| Exercise directions |
Within the entries below, find the lines that hold "Support" and report only how many there are.

BEGIN Available records

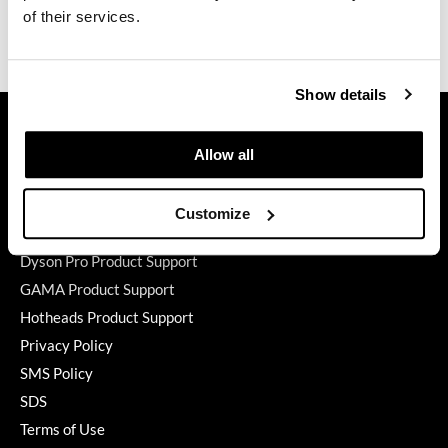
of their services.
GiGi
Ingredients
GO24•7 MEN
Show details
Grande Cosmetics
GET ASSISTANCE
Contact Us
Hair Art
Allow all
My Account
Hairmax
Shipping & Returns
Customize
Hotheads
Babe Product Support
Dyson Pro Product Support
HydroPeptide
GAMA Product Support
Hygiene Hero
Hotheads Product Support
Jaguar
Privacy Policy
SMS Policy
Jatai
SDS
K18
Terms of Use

END Available records

| Your solution |
4